PAGE EXCERPT>
○ ○ ○ ○ ○

The Unity (Monism) of the System

What is then the principle which should serve as the foundation of aesthetics as a science?
For idealist aesthetics, this is the Spirit. The aesthetic wealth of the world itself is viewed as the product of either the Absolute Spirit, i.e. God, or of individual consciousness, and the evolution of art, as a development stage passed by the Absolute Idea, or the result of the growing complexity of the artist's inner world. Materialism emphasises the objective existence of the world's aesthetic wealth and is aware of its material (natural or social) sources and causes.
From this point of view, art is imitation of nature (Aristotle), its mirror reflection (Leonardo da Vinci), the reproduction and interpretation of life and a judgement over it (Chernyshevsky), the reflection of social being in one of the forms of social consciousness (Marxism).
The history of aesthetics has known quite a few doctrines which attempted to embrace, using a single principle, world artistic process in its entirety. Each of these monist aesthetic doctrines depended on the interpretation of the relationship between art and life. Two of them – those of Aristotle and Hegel – were truly global.

○ ○ ○ ○ ○

GIVEN DATA>
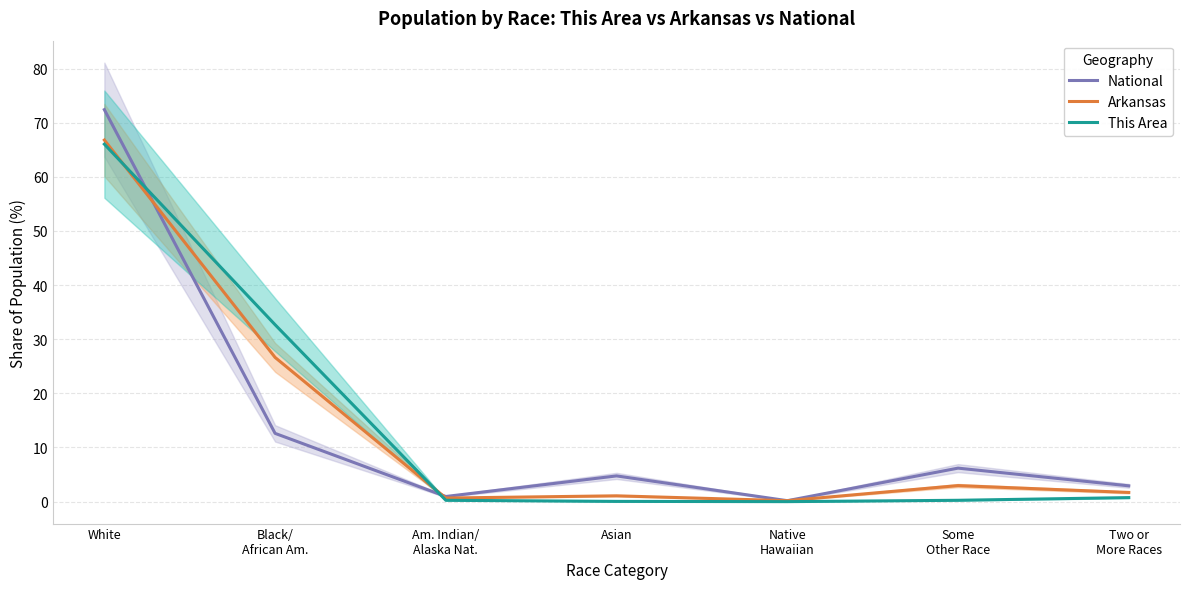

How many interior local peaks does the National series have?

2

○ ○ ○ ○ ○

TASK INSTRUCTIONS>
a: Answer these questions about the aesthetics passage:
(i) What do idealist aesthetics take as their founding principle?
(ii) Who is credited with viewing art as a mirror reflection of nature?
(iii) Which two monist doctrines does the passage call truly global?
b: Return everything in the aesthetics passage from "What is then" down to "social consciousness (Marxism).", copied word for word.
The lines above have no role here.

TASK-BY-TASK ANSWERS>
a:
(i) The Spirit.
(ii) Leonardo da Vinci.
(iii) Those of Aristotle and Hegel.

b:
What is then the principle which should serve as the foundation of aesthetics as a science?
For idealist aesthetics, this is the Spirit. The aesthetic wealth of the world itself is viewed as the product of either the Absolute Spirit, i.e. God, or of individual consciousness, and the evolution of art, as a development stage passed by the Absolute Idea, or the result of the growing complexity of the artist's inner world. Materialism emphasises the objective existence of the world's aesthetic wealth and is aware of its material (natural or social) sources and causes.
From this point of view, art is imitation of nature (Aristotle), its mirror reflection (Leonardo da Vinci), the reproduction and interpretation of life and a judgement over it (Chernyshevsky), the reflection of social being in one of the forms of social consciousness (Marxism).